My third observation is that we will see publishers offering discounts to groups of readers who have formed into clubs because they enjoy the shared experience of reading, comment and criticizing texts. For those with minority interest, this affords opportunities for informed discussion across vast distances, and on a global scale. Note how the empowering effects of the technology present opportunities for a shift in human consciousness.

A further development of the third observation would be the book that can evolve through individual or collective participation. We are familiar with books having different editions, but these have become uneconomic for all but the most popular or scientific non-fiction. The ebook becomes a living organism rather than a stable and fixed cultural artefact.

A fifth observation, more radical, and perhaps a little disturbing, takes the openness a stage further and provides books with different openings, middles, or endings. Or characters and locations that readers can alter and transform. The book perhaps comprises flexible and shifting modules, components, and floating memes, susceptible to addition, deletion, or transformation. Books that reform and deform. Texts become deconstructing games, and the balance of creative effort shifts from ‘writer’ to ‘reader.’ What’s disturbing in this case is the demise of our long cherished notions of property, authorship and ownership, guaranteed by the commodity form of the book as a fixed and stable created object.

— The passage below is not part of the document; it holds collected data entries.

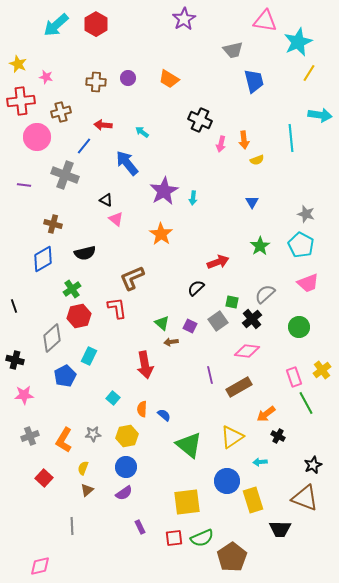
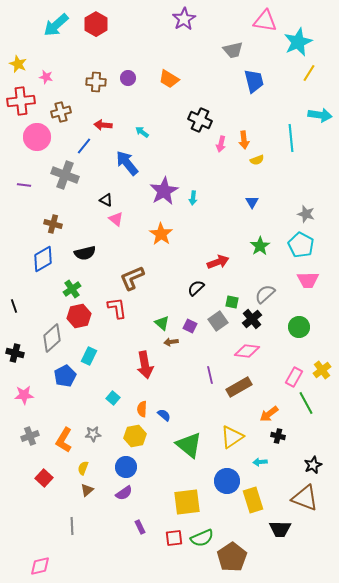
pink trapezoid at (308, 283): moved 3 px up; rotated 20 degrees clockwise
black cross at (15, 360): moved 7 px up
pink rectangle at (294, 377): rotated 48 degrees clockwise
orange arrow at (266, 414): moved 3 px right
yellow hexagon at (127, 436): moved 8 px right
black cross at (278, 436): rotated 16 degrees counterclockwise
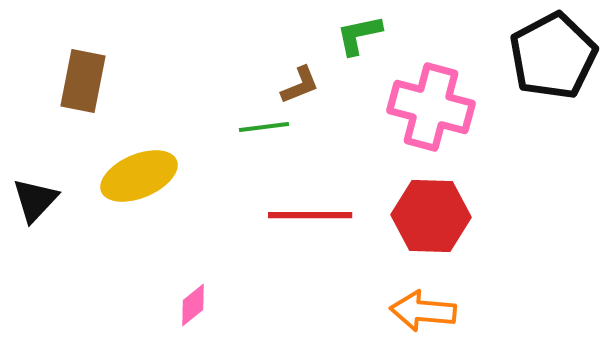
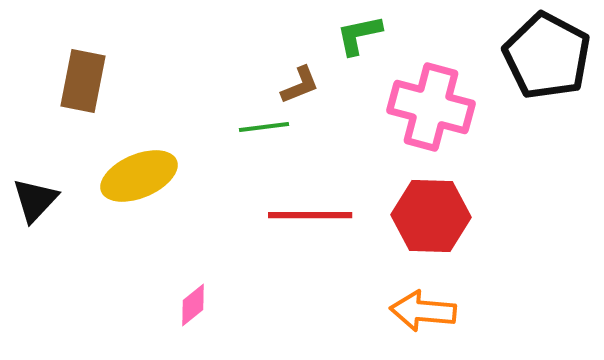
black pentagon: moved 6 px left; rotated 16 degrees counterclockwise
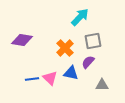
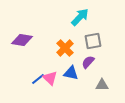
blue line: moved 6 px right; rotated 32 degrees counterclockwise
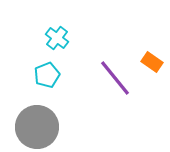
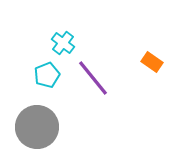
cyan cross: moved 6 px right, 5 px down
purple line: moved 22 px left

What’s more disturbing, perhaps, is the need to recognize that the period of romantic authorship, which we may be on the verge of abandoning, persisted for less than three centuries in the history of human writing and thinking systems.

A sixth observation proposed an experience even further away from the notion of reader, writer and book as a one-to-one experience. As texts become a form of enriched and enhanced reality, a transition is made to animation and game technologies; to infinitely increased levels of interactivity and engagement. Perhaps the student textbook will prevent access to the next level, until questions have been answered correctly. Books that police our journeys through them and a corporate dream of remote learning beyond physical institutions.

And lurking behind the collective participation is the machine tracking our preferences and choices. Reading interrupted by pop-up ads designed to capitalise and monetize our tastes and preferences. Othello becomes a weekend trip to Venice for a jealousy conselling-course; The Odyssey a Greek holiday opportunity with fantasy role play thrown in. In this scenario ebooks and maybe even the readers are offered to us for ‘free’ but are colonised by tracking, tagging and selling; a minor sacrifice and self-willed infringement of the safe and private experience of reading that is now no more than a shadowy nostalgia for a lost time, a lost place.